We haven't added Journey entries, although the Daily Snapshots and the On the Path readings continue every day... We always are wondering whether to blog about where we have been, plan where we are going, or just be where we are. So we have been being where we are. :)

We spent a very restful and relaxing month on the third European (fourth American) floor in Lisbon at the light blue apartment shown here (we had the apartment that looks to the river):

with the incredible view of the Tagus and its ever-changing maritime characters, like this sweet green spinnaker:

This sweet place belongs to Cesar, who also makes puppets!

We took a great day-long walk in the Alfama (ancient) section of Lisbon with Isabelle, who books Cesar's apartment and was our hostess. She even opened her home to let us use the internet in her private kitchen. Here is Isabelle with her daughter, Lisa, and Rowan. Thanks so much for your incredible hospitality, Isabelle! We all love our Macs!

On our tour with Isabelle, we saw the symbol of Lisbon everywhere. See the two birds?

and saw the great old palace with the king who protected himself with a big giant yellow palace in the great big square.
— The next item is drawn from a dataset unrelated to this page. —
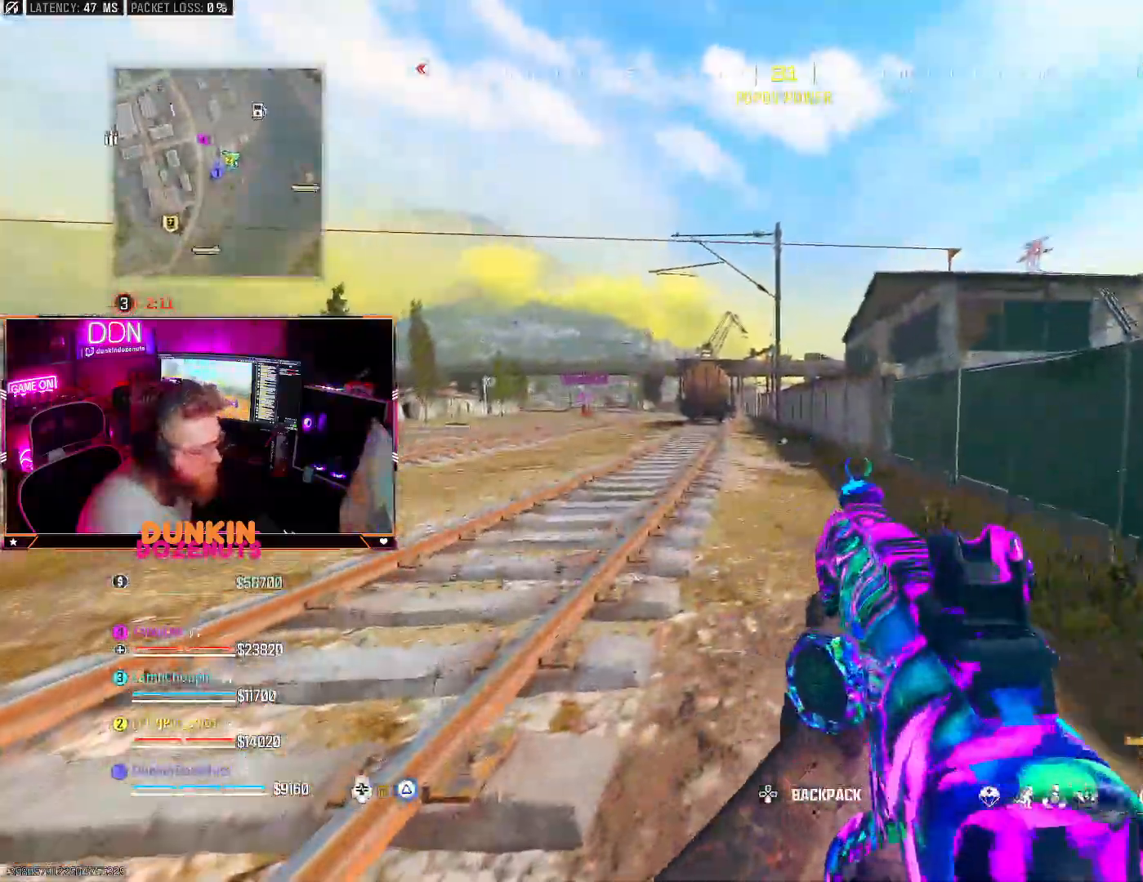
{"dt_ms": 500, "buttons": [], "left_stick": "up-left", "right_stick": "left", "events": [[117, "right_stick", "left"], [183, "left_stick", "down-right"], [333, "left_stick", "down-left"], [433, "CIRCLE", "up"], [500, "left_stick", "up-left"]]}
Lisbon is known worldwide for its beautiful tile work, which is everywhere. Here is a very interesting piece we saw on our tour with Isabelle in the Baixa-Chiado section of Lisbon. This tile work is inside the restaurant Cervejaria Trinidade, which used to be a convent for nuns:

And everywhere, Lisbon is a mixture of old and new. Here, we bought a 48-hour pass on the Hop On-Hop Off bus, which made for nice tours of different parts of Lisbon on very rainy days. Here you can see two contrasting buildings in the business district, which we saw from the front seat of the top story of the bus, through its rainy windshield. :)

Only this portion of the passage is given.